Dermaplaning? What is it?
Dermaplaning is a safe and simple procedure for exfoliating the epidermis and ridding the skin of fine vellus hair such as peace fuzz. This procedure has been used for centuries and very effective. However many estheticians don’t even know it exists. You must have a good hand for the practice, I personally use it on my clients that do not exfoliate so it can give a perfect smooth texture for that perfect foundation application. Some clients may worry and stick to regular exfoliating unless they know I do this procedure for myself.
I can say it took me some time to get comfortable and go ahead with it, just this year 2014 I have started it and said to myself wish I took to this practice many years ago. Dermaplaning, on the other hand, is a simple shaving of the epidermis, because dermaplaning is a quick procedure with few to no adverse effects, it has quickly gained popularity among cosmetic medical providers across the globe. Using a scalpel and a delicate touch, the provider simply abrades the surface of the skin using light feathering strokes. Instantly, you see dead skin peeling off and face getting smoother and clear. This is a great treatment to offer to patients who are pregnant or nursing that want a “deep exfoliation”, but are not allowed to use peeling agents on their skin because of the risk that the chemicals will be absorbed into the blood stream and may be transferred to the fetus or the child.
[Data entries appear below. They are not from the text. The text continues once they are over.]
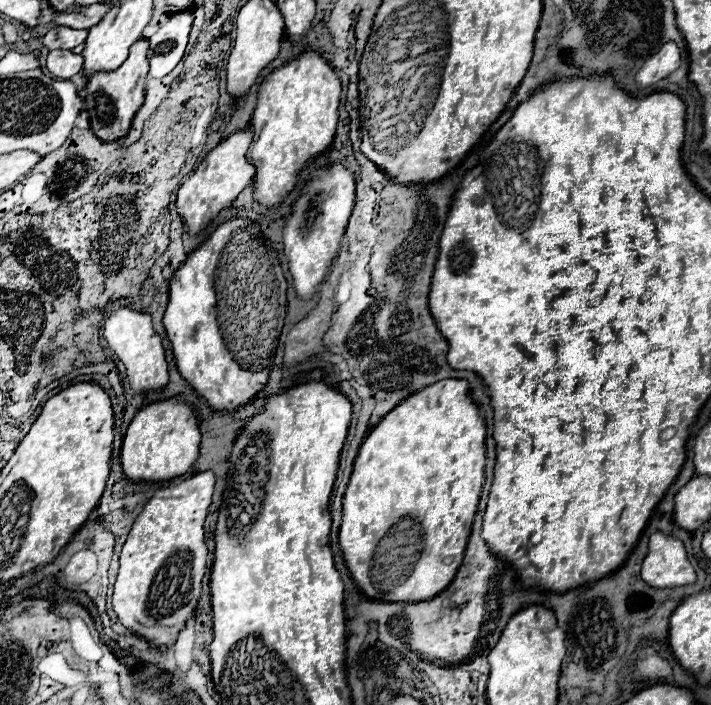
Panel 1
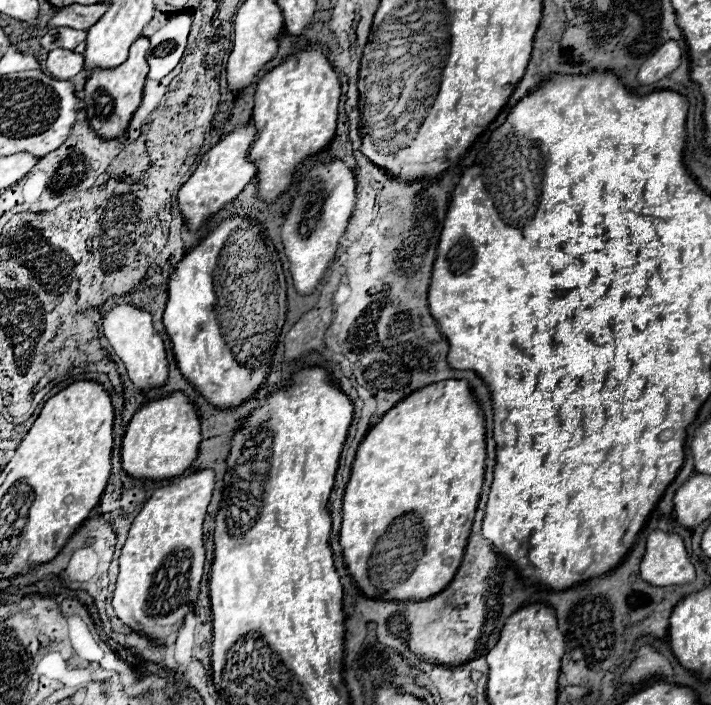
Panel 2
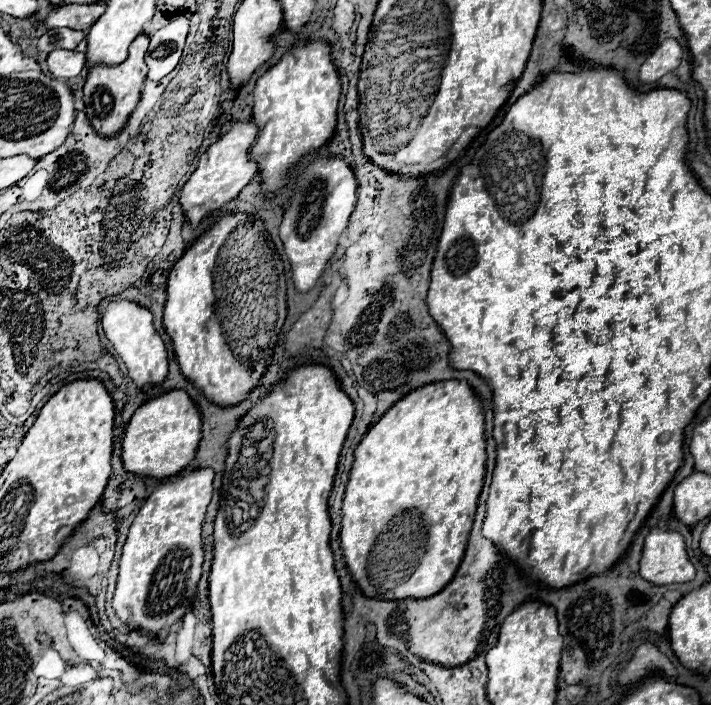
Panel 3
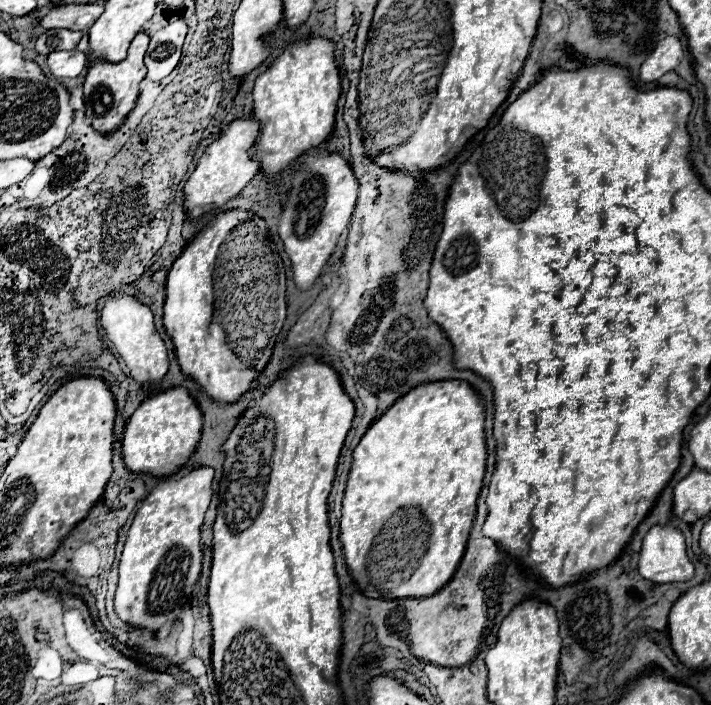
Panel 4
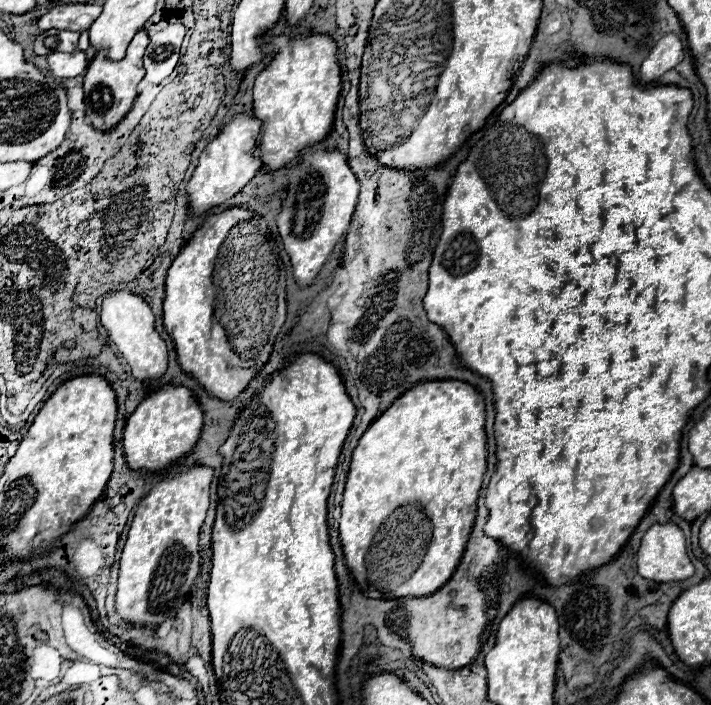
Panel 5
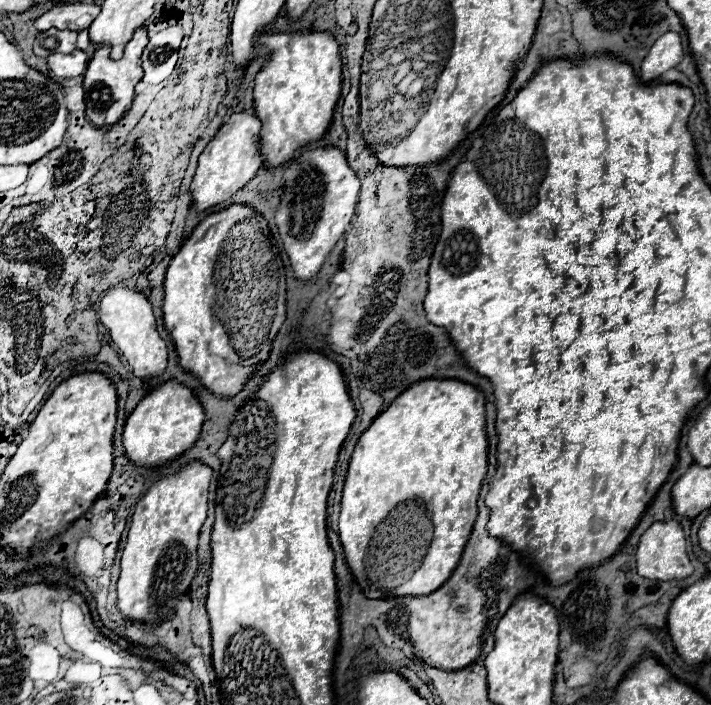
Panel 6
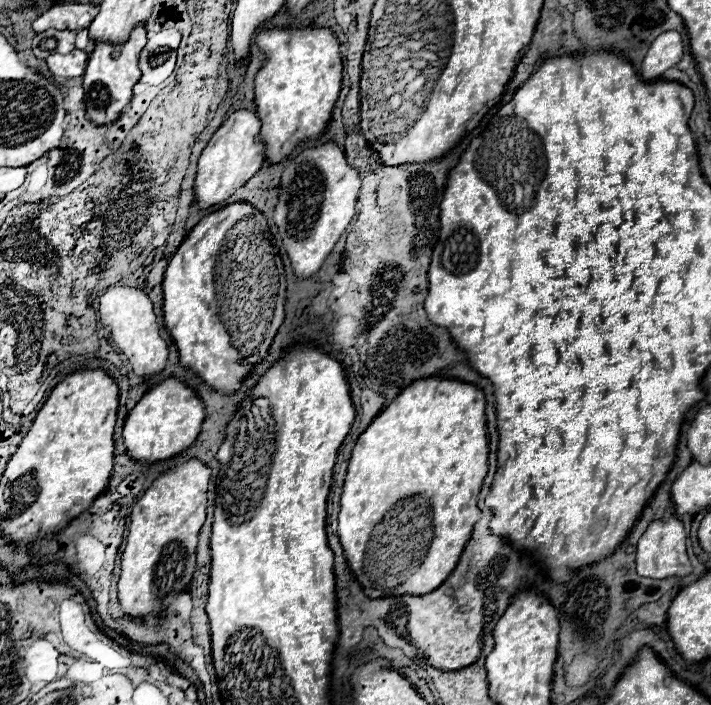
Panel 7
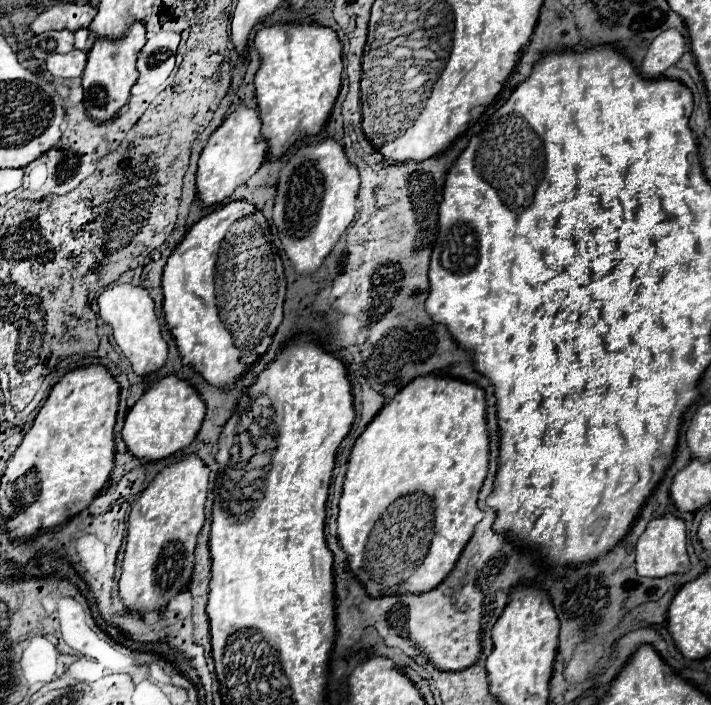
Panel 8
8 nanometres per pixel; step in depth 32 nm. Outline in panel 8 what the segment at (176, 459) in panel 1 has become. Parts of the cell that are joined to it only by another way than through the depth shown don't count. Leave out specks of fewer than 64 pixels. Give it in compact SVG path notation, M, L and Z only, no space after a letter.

It is also a first choice for patients who have excess vellus hair on the skin. This hair often causes a buildup of dirt and oils in the follicles, so removing the hair gives the patient healthier looking skin. It is a wise tale or myth assuming hair will grow back thicker and darker, as long as the hair is superficial vellus hair, it will grow back at the same rate and texture as before the treatment.
Removing epidermal skin also allows products to penetrate more readily into the deeper layers. Physicians may recommend this treatment to prepare the skin for medical procedures such as laser treatments or deep chemical peels. It, also, may be used by estheticians to prepare the skin for superficial chemical peels or before a cleansing facial.
Dermaplaning is most often used on patients with rough, dry skin, superficial hyperpigmentation, mild acne scarring, or fine lines and wrinkles. The treatment results in a more refined, smooth, “glowing” appearance. I can first hand say this is true, since I have performed such treatment of clients before make up application over a dozen times. Some physicians may use a surgical scalpel but I personally use a different kind of scalpel. For some of you who like to research this procedure, go ahead and type it in on Youtube.com and you will see many videos demonstrating with different types of scalpels, and what kind of strokes should be made for safety and to get the dead skin. Doing this procedure properly is what will give you a deep exfoliation. In Japan, this is a known common practice, many say reason the women there have great skin.
Make sure the blade in the scalpel isn’t dull, some clients may have really bad skin and the blade may go dull, so keep a few handy so you may use a new one.
Hold the blade at a 45° angle, and start abrading the surface with precise movements in the opposite direction of hair growth. It is important to develop a pattern, such as starting at one side of the face and finishing at the other, to ensure that all areas are covered.
NOTE: If another peeling procedure will be used, ensure that you use extra caution; the peel will penetrate more deeply after you have removed the superficial layers of skin.
There is no downtime with this procedure, many practice it once a month and some may feel once a week is good for them to get that great skin finish look while wearing make up afterwards.